Exercise
Update the material below by replacing each "blade" with "pane" and leaving everything else unchanged.

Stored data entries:
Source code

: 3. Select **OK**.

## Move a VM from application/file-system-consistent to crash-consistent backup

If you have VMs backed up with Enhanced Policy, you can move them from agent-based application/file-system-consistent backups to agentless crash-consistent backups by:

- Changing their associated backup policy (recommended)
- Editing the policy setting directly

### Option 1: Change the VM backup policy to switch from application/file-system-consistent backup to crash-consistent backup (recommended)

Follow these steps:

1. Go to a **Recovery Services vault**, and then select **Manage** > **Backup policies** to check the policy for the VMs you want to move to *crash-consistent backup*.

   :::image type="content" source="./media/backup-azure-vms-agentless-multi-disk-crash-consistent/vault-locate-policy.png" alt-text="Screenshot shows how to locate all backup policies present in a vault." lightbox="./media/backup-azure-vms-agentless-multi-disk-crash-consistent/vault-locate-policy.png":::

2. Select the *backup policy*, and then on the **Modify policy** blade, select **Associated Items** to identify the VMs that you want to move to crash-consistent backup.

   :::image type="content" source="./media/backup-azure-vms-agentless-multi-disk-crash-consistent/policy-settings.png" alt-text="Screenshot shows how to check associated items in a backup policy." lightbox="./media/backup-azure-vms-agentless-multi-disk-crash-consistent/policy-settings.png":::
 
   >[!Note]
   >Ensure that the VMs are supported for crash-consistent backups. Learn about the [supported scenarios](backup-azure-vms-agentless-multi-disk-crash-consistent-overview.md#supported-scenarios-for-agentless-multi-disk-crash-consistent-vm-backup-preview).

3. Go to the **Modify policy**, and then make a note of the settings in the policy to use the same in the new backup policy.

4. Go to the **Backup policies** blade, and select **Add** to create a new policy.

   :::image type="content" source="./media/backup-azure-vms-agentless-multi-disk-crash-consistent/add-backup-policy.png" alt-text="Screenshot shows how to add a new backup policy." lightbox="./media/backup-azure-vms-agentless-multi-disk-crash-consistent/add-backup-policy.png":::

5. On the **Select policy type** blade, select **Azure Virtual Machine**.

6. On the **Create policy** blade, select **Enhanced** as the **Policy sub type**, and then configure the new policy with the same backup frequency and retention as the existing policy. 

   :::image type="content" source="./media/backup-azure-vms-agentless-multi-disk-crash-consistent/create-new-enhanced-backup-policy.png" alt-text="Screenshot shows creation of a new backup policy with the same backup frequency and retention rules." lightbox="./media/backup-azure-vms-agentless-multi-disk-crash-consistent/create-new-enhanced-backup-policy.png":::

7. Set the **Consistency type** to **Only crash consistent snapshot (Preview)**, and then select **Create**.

Task answer
Source code

: 3. Select **OK**.

## Move a VM from application/file-system-consistent to crash-consistent backup

If you have VMs backed up with Enhanced Policy, you can move them from agent-based application/file-system-consistent backups to agentless crash-consistent backups by:

- Changing their associated backup policy (recommended)
- Editing the policy setting directly

### Option 1: Change the VM backup policy to switch from application/file-system-consistent backup to crash-consistent backup (recommended)

Follow these steps:

1. Go to a **Recovery Services vault**, and then select **Manage** > **Backup policies** to check the policy for the VMs you want to move to *crash-consistent backup*.

   :::image type="content" source="./media/backup-azure-vms-agentless-multi-disk-crash-consistent/vault-locate-policy.png" alt-text="Screenshot shows how to locate all backup policies present in a vault." lightbox="./media/backup-azure-vms-agentless-multi-disk-crash-consistent/vault-locate-policy.png":::

2. Select the *backup policy*, and then on the **Modify policy** pane, select **Associated Items** to identify the VMs that you want to move to crash-consistent backup.

   :::image type="content" source="./media/backup-azure-vms-agentless-multi-disk-crash-consistent/policy-settings.png" alt-text="Screenshot shows how to check associated items in a backup policy." lightbox="./media/backup-azure-vms-agentless-multi-disk-crash-consistent/policy-settings.png":::
 
   >[!Note]
   >Ensure that the VMs are supported for crash-consistent backups. Learn about the [supported scenarios](backup-azure-vms-agentless-multi-disk-crash-consistent-overview.md#supported-scenarios-for-agentless-multi-disk-crash-consistent-vm-backup-preview).

3. Go to the **Modify policy**, and then make a note of the settings in the policy to use the same in the new backup policy.

4. Go to the **Backup policies** pane, and select **Add** to create a new policy.

   :::image type="content" source="./media/backup-azure-vms-agentless-multi-disk-crash-consistent/add-backup-policy.png" alt-text="Screenshot shows how to add a new backup policy." lightbox="./media/backup-azure-vms-agentless-multi-disk-crash-consistent/add-backup-policy.png":::

5. On the **Select policy type** pane, select **Azure Virtual Machine**.

6. On the **Create policy** pane, select **Enhanced** as the **Policy sub type**, and then configure the new policy with the same backup frequency and retention as the existing policy. 

   :::image type="content" source="./media/backup-azure-vms-agentless-multi-disk-crash-consistent/create-new-enhanced-backup-policy.png" alt-text="Screenshot shows creation of a new backup policy with the same backup frequency and retention rules." lightbox="./media/backup-azure-vms-agentless-multi-disk-crash-consistent/create-new-enhanced-backup-policy.png":::

7. Set the **Consistency type** to **Only crash consistent snapshot (Preview)**, and then select **Create**.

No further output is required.